Texto de la página:

En el Mercadona puede pasar cualquier cosa. Hasta encontrarte con alguien sin ir preparado. Parece mentira que no me conozca a mí misma. Había un chiste sobre un señor que conocía a todo el mundo. Hasta que salía en la tele el Papa y él se había hecho un hueco a su lado. El televidente preguntaba a su vecino ¿Quién es ese de banco que va al lado de…? Esa broma me la gastan a mí con frecuencia. ¿Quién es ese señor de banco que va a tu lado?
Pues mira que últimamente me he puesto una cinta, me peino, me peino y quiero ser reina. Soy la mona Jacinta, aunque no tengo corona. Ya nunca voy con esos pelos que hacían a mi padre llamarme la atención ¿te has peinado? Y yo “sí”, porque yo había decidido, azuzada por alguna amiga, que mi pelo fosco era rizado. En fin. Salvo en condiciones de humedad relativa próxima a 100, no lo es. Una vez cometí la tropelía propia de la adolescencia, de hacerme una permanente. Doy gracias a Dios que mi personalidad camaleónica, insegura y temerosa han impedido que cometiera tal disparate más veces.

Extractos de datos:
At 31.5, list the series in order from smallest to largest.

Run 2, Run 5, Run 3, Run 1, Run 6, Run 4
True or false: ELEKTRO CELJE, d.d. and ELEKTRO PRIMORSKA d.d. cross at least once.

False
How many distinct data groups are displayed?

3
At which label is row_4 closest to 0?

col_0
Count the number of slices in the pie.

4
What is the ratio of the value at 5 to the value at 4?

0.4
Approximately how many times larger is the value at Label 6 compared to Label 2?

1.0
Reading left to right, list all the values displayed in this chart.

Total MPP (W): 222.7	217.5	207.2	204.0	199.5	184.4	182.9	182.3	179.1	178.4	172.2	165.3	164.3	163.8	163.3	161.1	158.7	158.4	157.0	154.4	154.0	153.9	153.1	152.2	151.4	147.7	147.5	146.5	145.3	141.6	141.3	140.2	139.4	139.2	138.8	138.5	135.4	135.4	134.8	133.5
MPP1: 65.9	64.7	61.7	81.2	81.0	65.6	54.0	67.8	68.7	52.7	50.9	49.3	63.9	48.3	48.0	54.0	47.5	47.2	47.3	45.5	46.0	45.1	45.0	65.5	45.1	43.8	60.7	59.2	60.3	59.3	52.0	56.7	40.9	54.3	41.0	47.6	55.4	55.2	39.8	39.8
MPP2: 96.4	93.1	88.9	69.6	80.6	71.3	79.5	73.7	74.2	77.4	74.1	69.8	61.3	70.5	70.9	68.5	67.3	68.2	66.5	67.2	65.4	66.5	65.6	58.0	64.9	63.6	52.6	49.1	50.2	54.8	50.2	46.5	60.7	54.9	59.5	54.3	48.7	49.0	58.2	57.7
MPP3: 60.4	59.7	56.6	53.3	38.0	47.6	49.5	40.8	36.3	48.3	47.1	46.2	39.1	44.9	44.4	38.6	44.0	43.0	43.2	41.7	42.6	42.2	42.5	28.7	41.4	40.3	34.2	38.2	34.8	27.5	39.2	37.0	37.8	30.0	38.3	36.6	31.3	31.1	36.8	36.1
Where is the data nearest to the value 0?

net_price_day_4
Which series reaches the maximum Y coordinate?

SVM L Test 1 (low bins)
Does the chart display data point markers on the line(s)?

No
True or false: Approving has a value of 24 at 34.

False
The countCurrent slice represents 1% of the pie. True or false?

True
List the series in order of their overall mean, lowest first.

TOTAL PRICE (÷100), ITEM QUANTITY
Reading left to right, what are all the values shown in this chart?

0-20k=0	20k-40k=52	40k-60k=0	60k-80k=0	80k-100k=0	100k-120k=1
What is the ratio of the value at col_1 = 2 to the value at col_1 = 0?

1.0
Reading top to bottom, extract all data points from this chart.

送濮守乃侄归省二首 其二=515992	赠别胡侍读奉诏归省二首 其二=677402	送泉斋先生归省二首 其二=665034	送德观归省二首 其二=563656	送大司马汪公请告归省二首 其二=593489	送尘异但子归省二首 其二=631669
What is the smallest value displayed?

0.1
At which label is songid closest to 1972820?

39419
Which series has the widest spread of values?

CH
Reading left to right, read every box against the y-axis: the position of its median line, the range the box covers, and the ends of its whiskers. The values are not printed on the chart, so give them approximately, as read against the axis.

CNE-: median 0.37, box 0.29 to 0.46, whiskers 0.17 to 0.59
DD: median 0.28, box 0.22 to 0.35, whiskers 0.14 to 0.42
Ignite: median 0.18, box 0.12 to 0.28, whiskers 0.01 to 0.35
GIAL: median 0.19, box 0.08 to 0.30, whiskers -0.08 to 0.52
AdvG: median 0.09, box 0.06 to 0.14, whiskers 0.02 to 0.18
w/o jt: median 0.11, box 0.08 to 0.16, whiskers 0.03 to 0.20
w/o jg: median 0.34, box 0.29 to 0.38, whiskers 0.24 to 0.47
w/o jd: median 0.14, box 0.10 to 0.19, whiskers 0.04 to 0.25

Tarea:
En el texto de la página, ¿qué tropelía propia de la adolescencia cometió una vez quien narra? Para responder, basta con el texto de la página.

Respuesta al ejercicio:
Hacerse una permanente.